Over the past twenty-five years, Tufts’ museum studies program has built a strong reputation for helping graduates to develop their careers and hit the ground running in museum jobs. Coursework often draws upon regional museums, and students easily find internships and volunteer opportunities, which helps them build their professional expertise and networks.
University of Massachusetts Public History Program
Massachusetts boasts a rich network of museums, archives, historical societies, documentary filmmakers, and historic preservation agencies, as well as one of the top public research universities in the nation. Since 1986, the Public History Program at the University of Massachusetts Amherst has provided a vital link between the University and the Commonwealth’s wide variety of institutions that preserve and communicate history to the public. The Public History program aims to train graduate students to work on historical projects with a broad range of audiences and institutions, and to prepare them for careers in museums, archives, historic preservation agencies, policy centers, community organizations, to provide historical services for area institutions and for the Commonwealth of Massachusetts, and ultimately to advance—through research, hands-on fieldwork, and scholarship—both the theory and methods that inform and shape public history practice.
The University of Mississippi Slavery Research Group
The University of Mississippi Research Group (UMSRG) is an association of the University of Mississippi faculty and staff working across disciplines to learn more about the history of slavery and enslaved people in Oxford and on campus. It has tried to identify as many enslaved workers on its campus as possible, but names remain elusive, and this work continues. To date, the group has discovered the names of the following enslaved people.
The UTEP Borderlands Public History Lab
El Paso, Texas
The UTEP Borderlands Public History Lab, launched in January 2016, preserves and promotes borderlands and immigration histories while mentoring students to develop professional skills in research, public presentation, and working collaboratively. The work of the BPHL is grounded in the long-time success of Museo Urbano and the Institute of Oral History. Museo Urbano is a museum without walls that began on the streets of the historic El Segundo Barrio in 2006. Bringing history to the community through workshops, museum exhibits, publications, and cultural events, Museo Urbano believes that understanding the past helps us understand the present and envision our future. A second critical component of the BPHL is the Institute of Oral History, which was established as part of the Department of History in 1972 for the purpose of preserving the history of the region adjacent to the Rio Grande both in the United States and in Mexico.
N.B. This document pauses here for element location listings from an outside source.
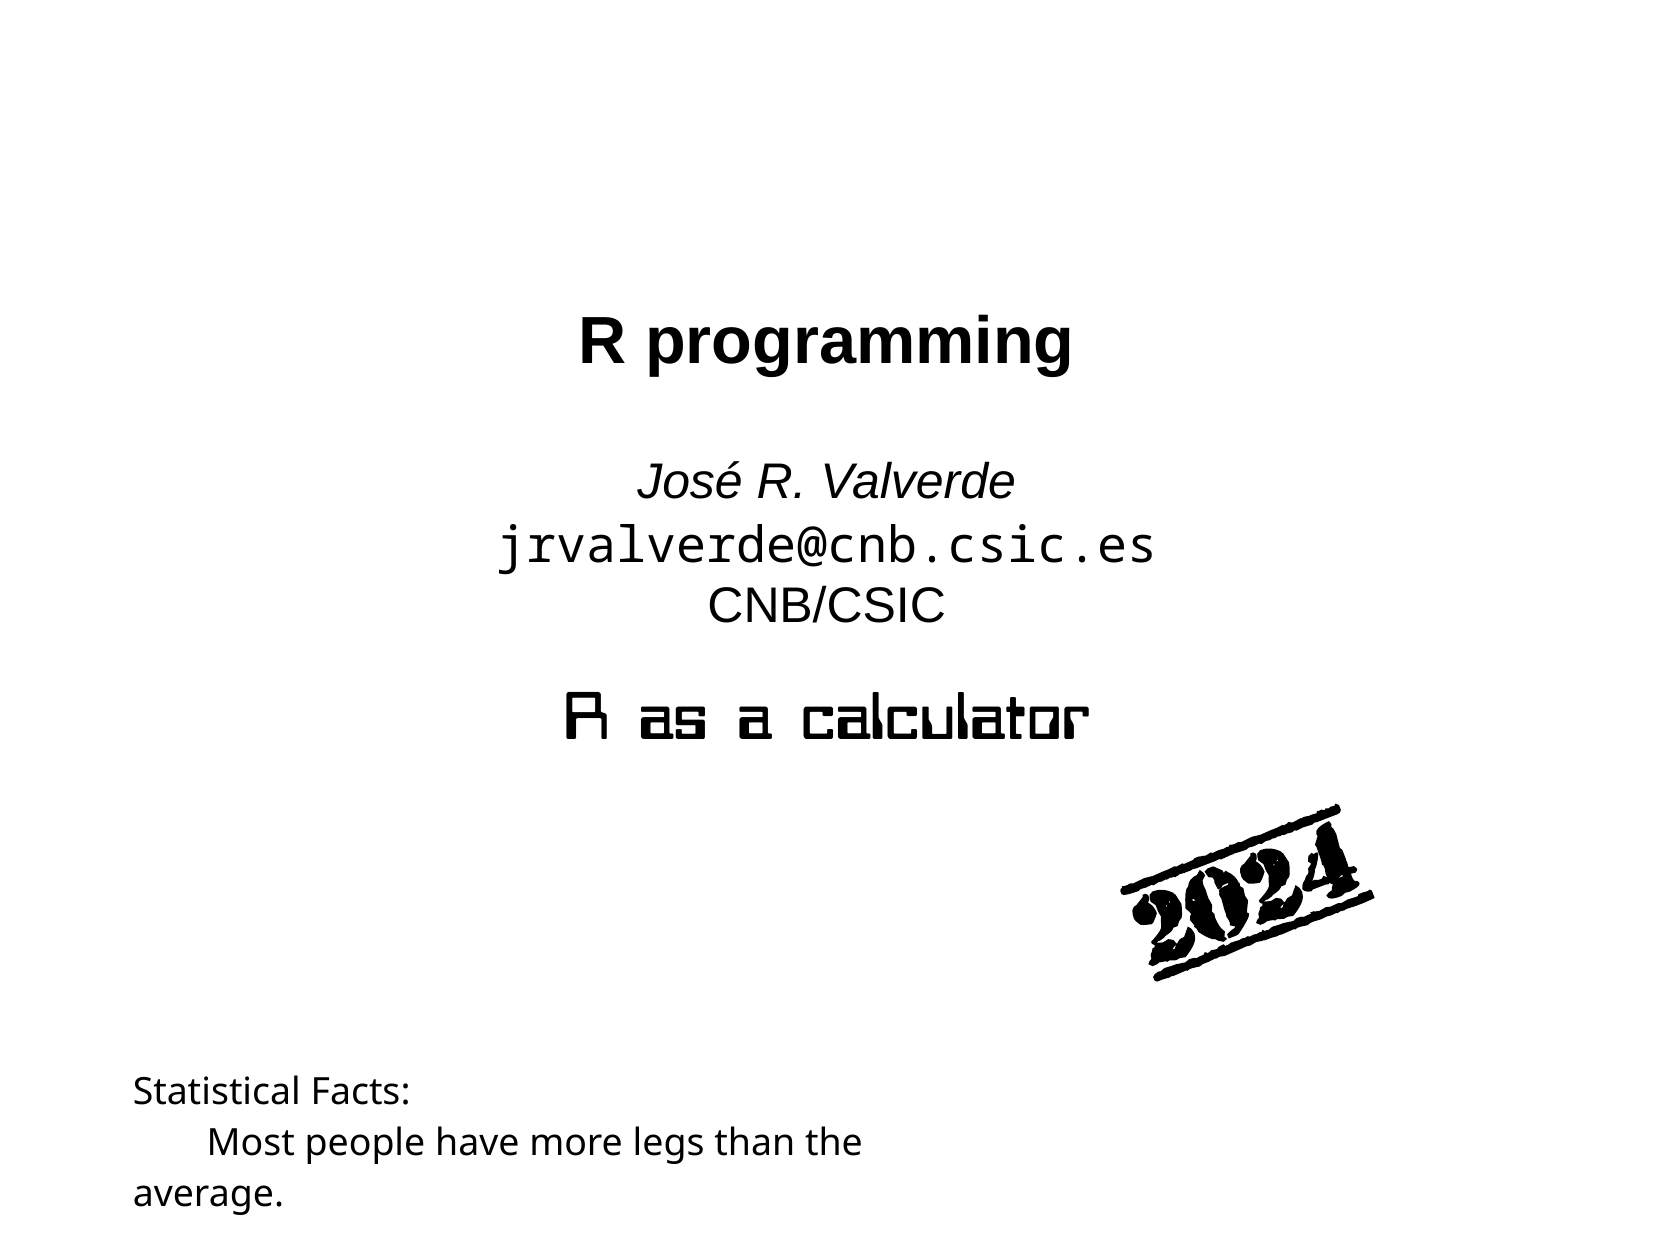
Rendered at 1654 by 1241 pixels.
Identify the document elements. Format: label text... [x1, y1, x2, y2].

subtitle R programming José R. Valverde jrvalverde@cnb.csic.es CNB/CSIC R as a calculator [82, 49, 1571, 1010]
text_box 2024 [1105, 775, 1434, 994]
text_box Statistical Facts: Most people have more legs than the average. [118, 1057, 945, 1232]
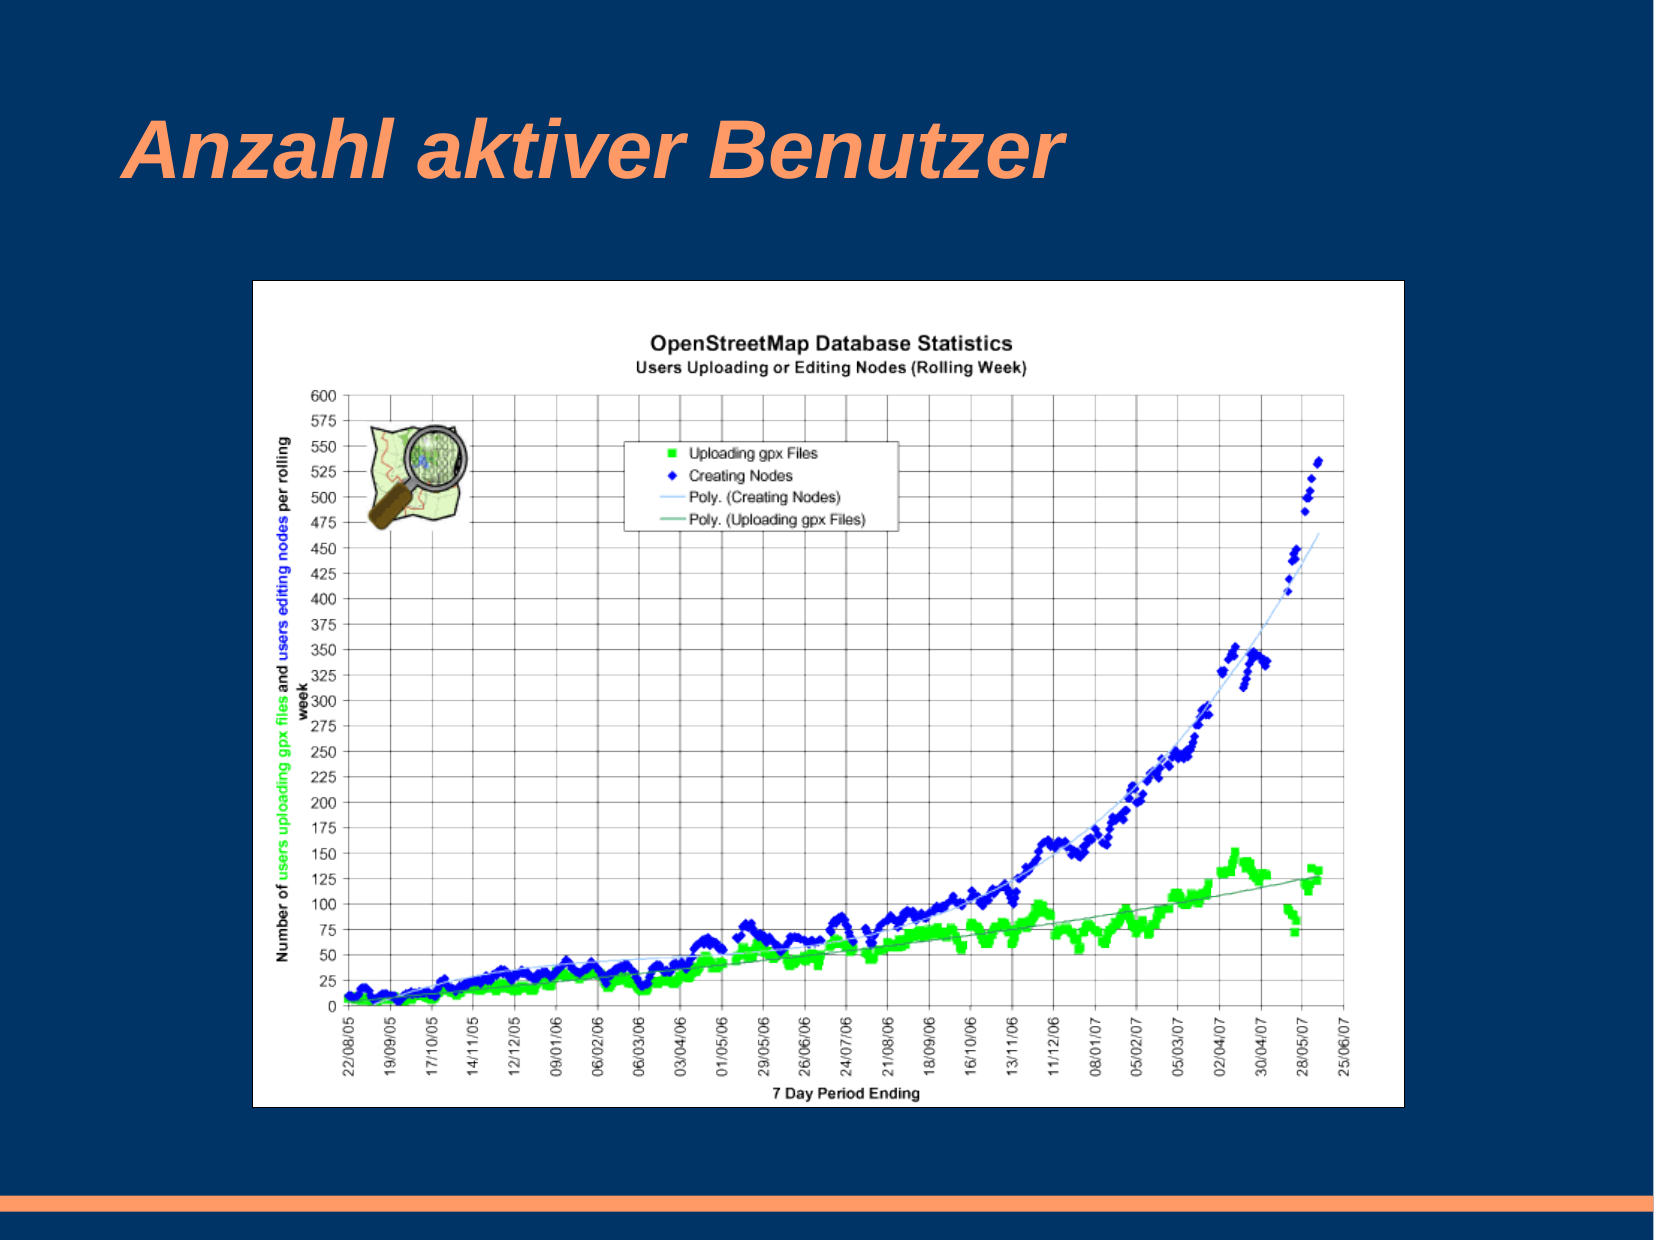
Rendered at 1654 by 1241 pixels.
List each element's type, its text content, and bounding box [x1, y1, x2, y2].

picture [236, 236, 1421, 1152]
title Anzahl aktiver Benutzer [121, 46, 1534, 254]
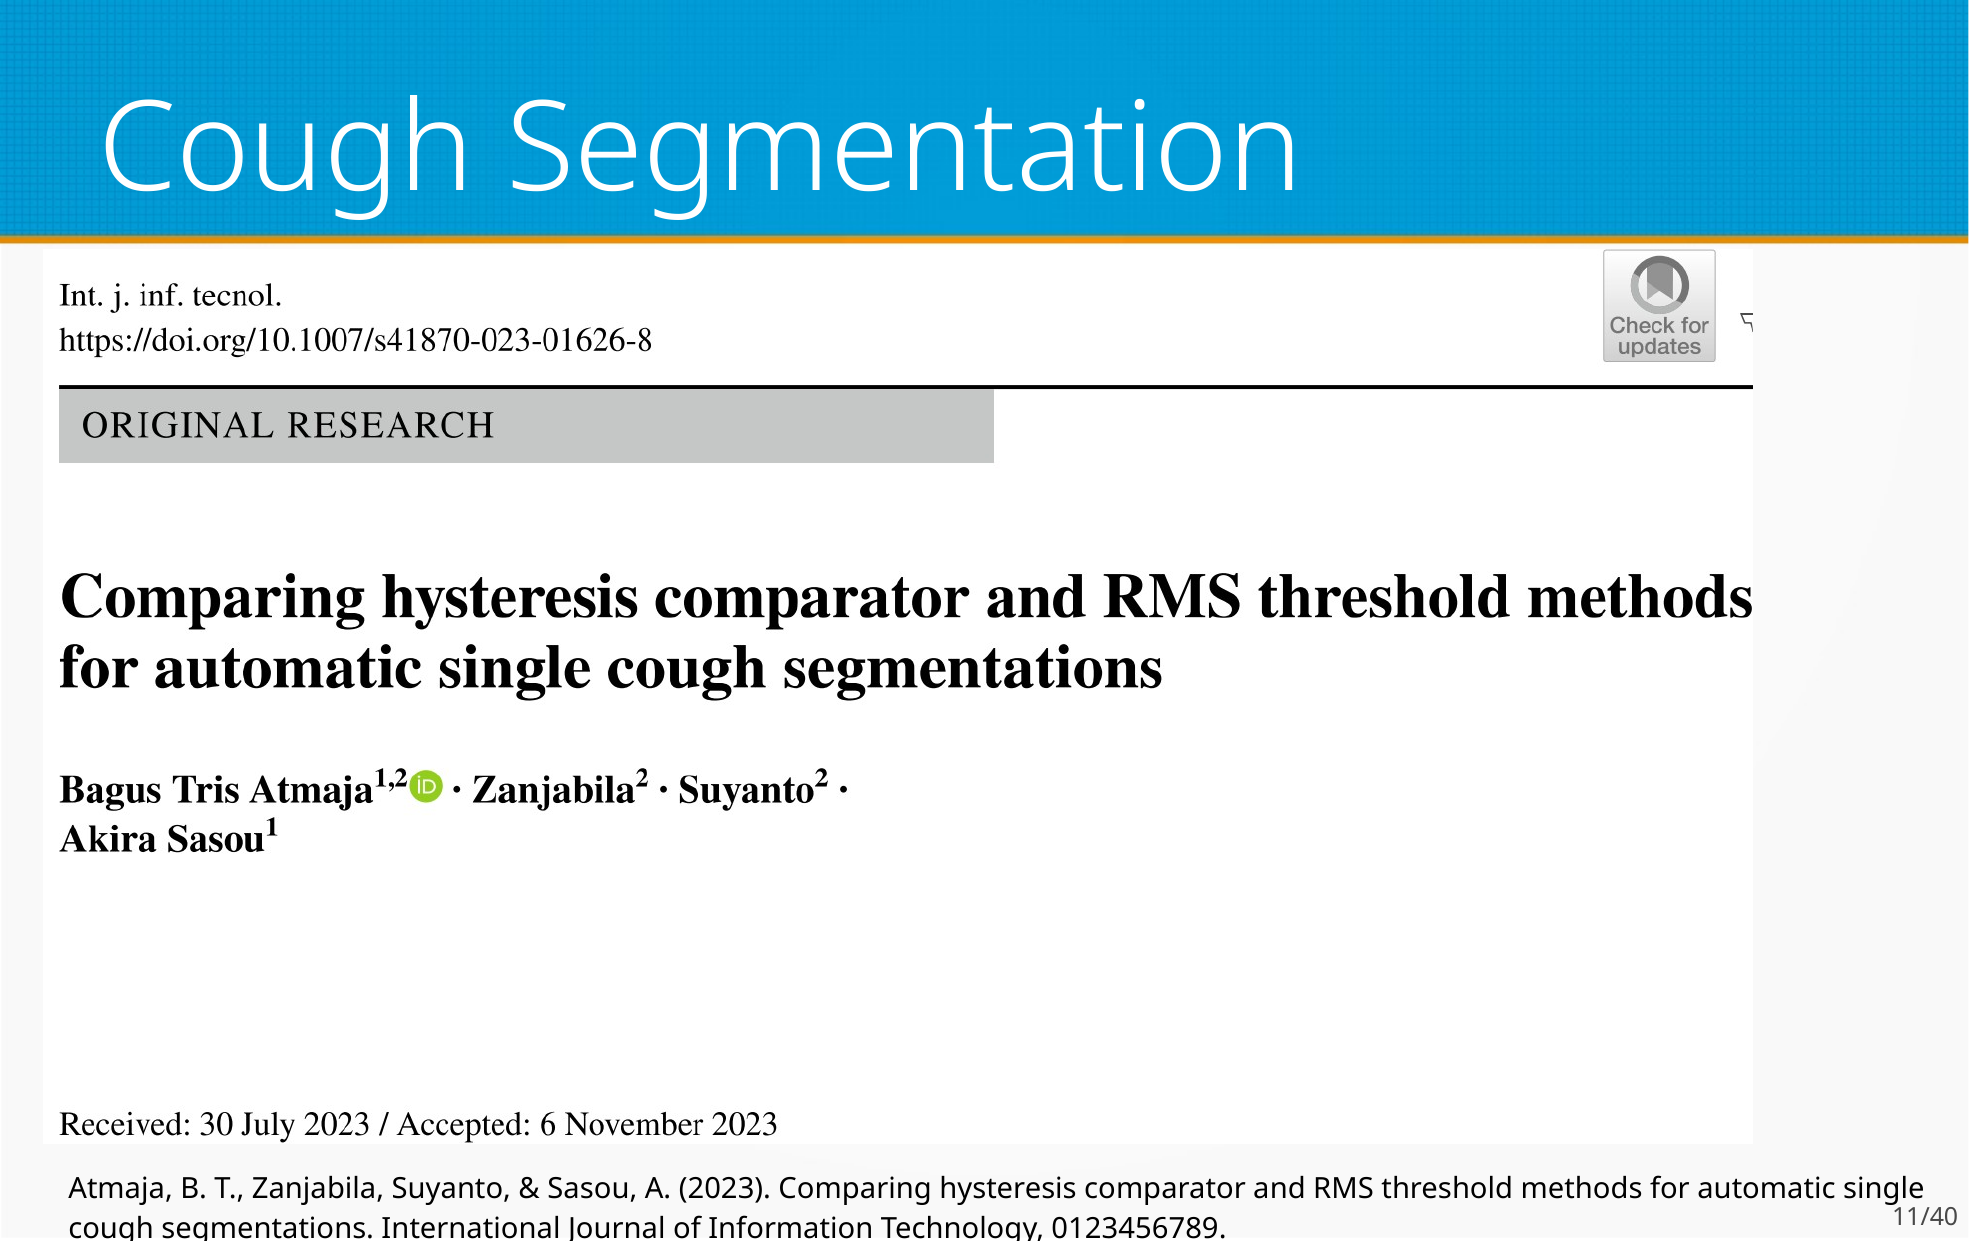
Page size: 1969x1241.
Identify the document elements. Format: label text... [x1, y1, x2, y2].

text_box Atmaja, B. T., Zanjabila, Suyanto, & Sasou, A. (2023). Comparing hysteresis comparator and RMS threshold methods for automatic single cough segmentations. International Journal of Information Technology, 0123456789. [62, 1149, 1942, 1241]
title Cough Segmentation [98, 19, 1870, 227]
picture [0, 233, 1969, 1241]
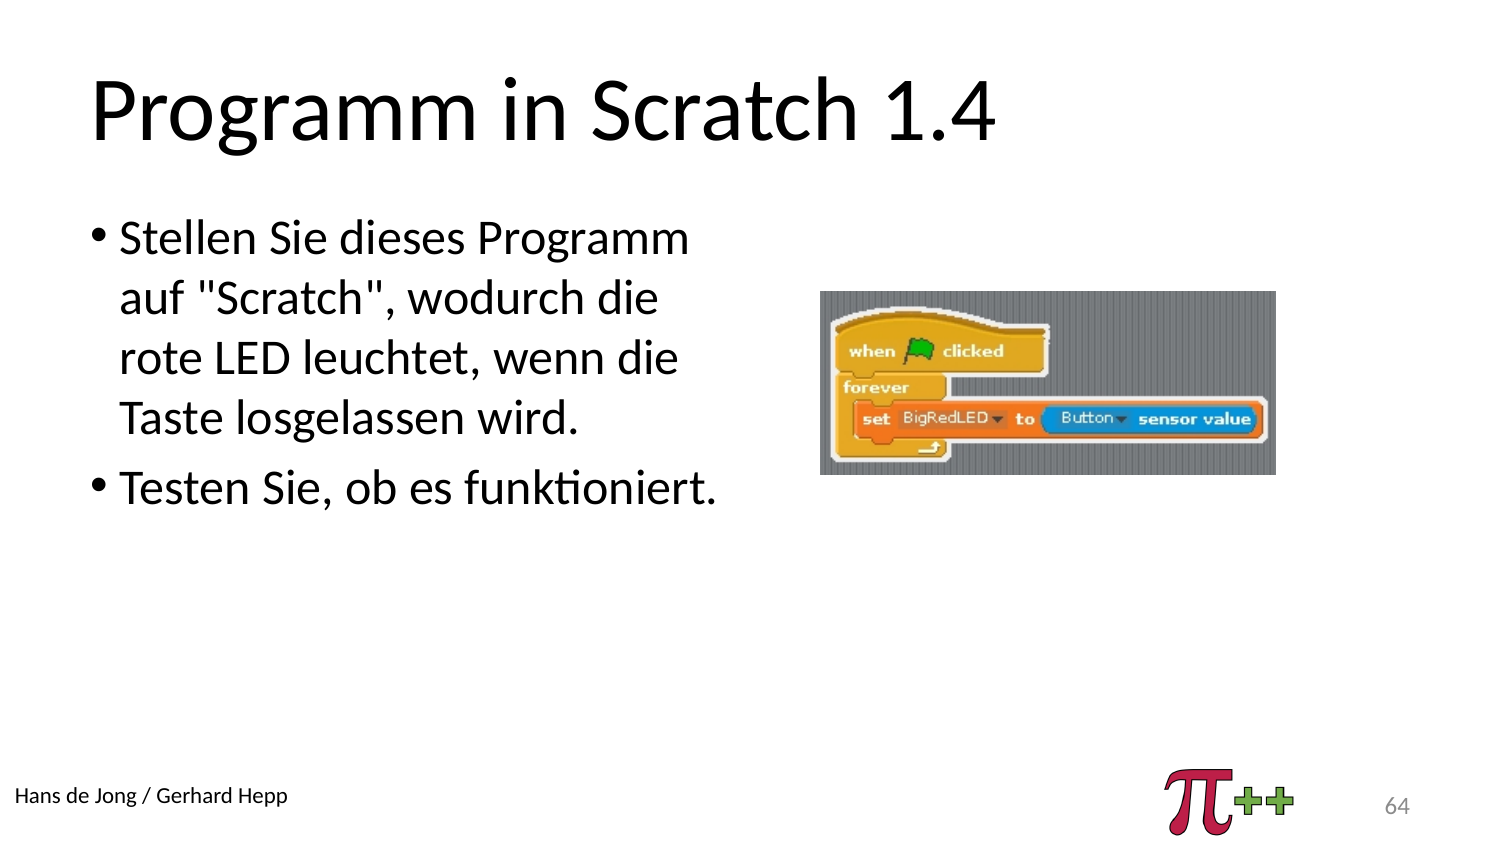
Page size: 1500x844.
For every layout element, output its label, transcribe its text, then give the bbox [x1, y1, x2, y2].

It is known internationally for its collection of over 1,000 interviews and over 20,000 pages of transcripts.
Brazilian Network of Researchers of Sites of Memory and Conscience
The Brazilian Network of Researchers of Sites of Memory and Conscience is an articulation of researchers and managers related to different academic and cultural institutions that work on the relations between violence, spaces, and sensitive memories. The network is a space for dialogue, sharing, and stimulation of partnerships among its members. They aim to empower the sites of conscience in Brazil, the broadening of the field of memory studies in the country, and the worldwide diffusion of the knowledge about sites in Brazil.